[Stored data]
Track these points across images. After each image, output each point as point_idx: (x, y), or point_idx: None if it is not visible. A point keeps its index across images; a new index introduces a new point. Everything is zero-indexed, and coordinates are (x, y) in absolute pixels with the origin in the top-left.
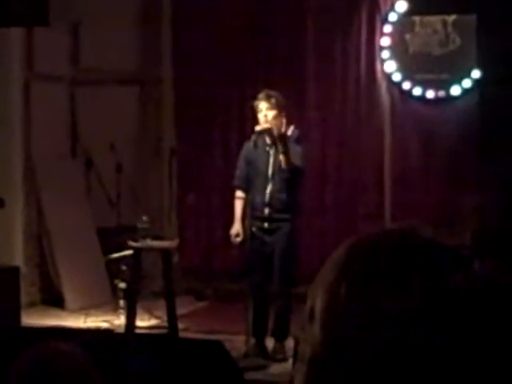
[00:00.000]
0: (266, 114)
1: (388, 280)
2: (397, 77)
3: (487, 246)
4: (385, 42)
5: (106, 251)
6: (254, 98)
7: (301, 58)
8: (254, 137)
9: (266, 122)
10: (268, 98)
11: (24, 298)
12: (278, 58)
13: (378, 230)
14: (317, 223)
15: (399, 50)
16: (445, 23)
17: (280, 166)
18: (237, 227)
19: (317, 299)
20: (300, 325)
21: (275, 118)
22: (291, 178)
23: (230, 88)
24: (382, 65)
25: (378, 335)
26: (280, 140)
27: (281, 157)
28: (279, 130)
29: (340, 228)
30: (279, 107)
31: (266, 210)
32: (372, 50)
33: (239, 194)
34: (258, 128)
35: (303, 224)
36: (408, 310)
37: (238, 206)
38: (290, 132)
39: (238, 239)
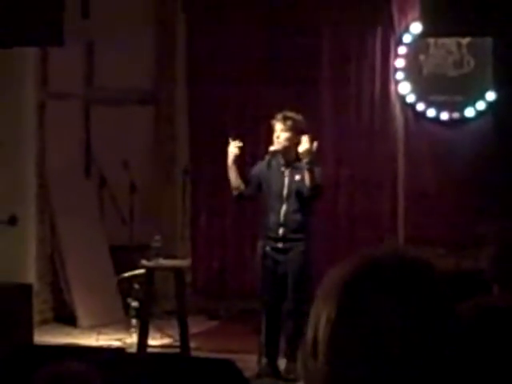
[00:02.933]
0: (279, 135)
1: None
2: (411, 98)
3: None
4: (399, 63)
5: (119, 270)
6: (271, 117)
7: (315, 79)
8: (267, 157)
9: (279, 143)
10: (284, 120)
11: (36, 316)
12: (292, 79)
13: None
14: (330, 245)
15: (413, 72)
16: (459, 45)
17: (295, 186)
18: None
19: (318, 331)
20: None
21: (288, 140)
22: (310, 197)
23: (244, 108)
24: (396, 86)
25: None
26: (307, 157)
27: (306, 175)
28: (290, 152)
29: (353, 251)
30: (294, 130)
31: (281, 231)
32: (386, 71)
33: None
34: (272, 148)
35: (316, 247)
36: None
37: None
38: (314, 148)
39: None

# [Brief]
Set down the records exactly, without the pictures.

# [Exercise answer]
Track these points across images. After each image, output each point as point_idx: (x, y), or point_idx: None if it is not visible. A point keeps its index across images; a new index introduces a new point. Everything is zero-indexed, and coordinates are (x, y) in absolute pixels with the origin in the top-left.
[00:00.000]
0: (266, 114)
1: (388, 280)
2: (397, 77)
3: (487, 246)
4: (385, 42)
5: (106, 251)
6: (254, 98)
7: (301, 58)
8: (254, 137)
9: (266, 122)
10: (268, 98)
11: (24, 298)
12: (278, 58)
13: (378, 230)
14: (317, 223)
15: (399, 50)
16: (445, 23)
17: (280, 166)
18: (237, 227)
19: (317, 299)
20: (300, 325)
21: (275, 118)
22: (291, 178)
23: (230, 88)
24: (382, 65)
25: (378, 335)
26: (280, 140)
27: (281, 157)
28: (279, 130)
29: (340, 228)
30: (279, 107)
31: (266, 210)
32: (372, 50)
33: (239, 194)
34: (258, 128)
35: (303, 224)
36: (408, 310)
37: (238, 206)
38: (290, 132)
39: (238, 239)
[00:02.933]
0: (279, 135)
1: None
2: (411, 98)
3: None
4: (399, 63)
5: (119, 270)
6: (271, 117)
7: (315, 79)
8: (267, 157)
9: (279, 143)
10: (284, 120)
11: (36, 316)
12: (292, 79)
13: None
14: (330, 245)
15: (413, 72)
16: (459, 45)
17: (295, 186)
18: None
19: (318, 331)
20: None
21: (288, 140)
22: (310, 197)
23: (244, 108)
24: (396, 86)
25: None
26: (307, 157)
27: (306, 175)
28: (290, 152)
29: (353, 251)
30: (294, 130)
31: (281, 231)
32: (386, 71)
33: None
34: (272, 148)
35: (316, 247)
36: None
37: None
38: (314, 148)
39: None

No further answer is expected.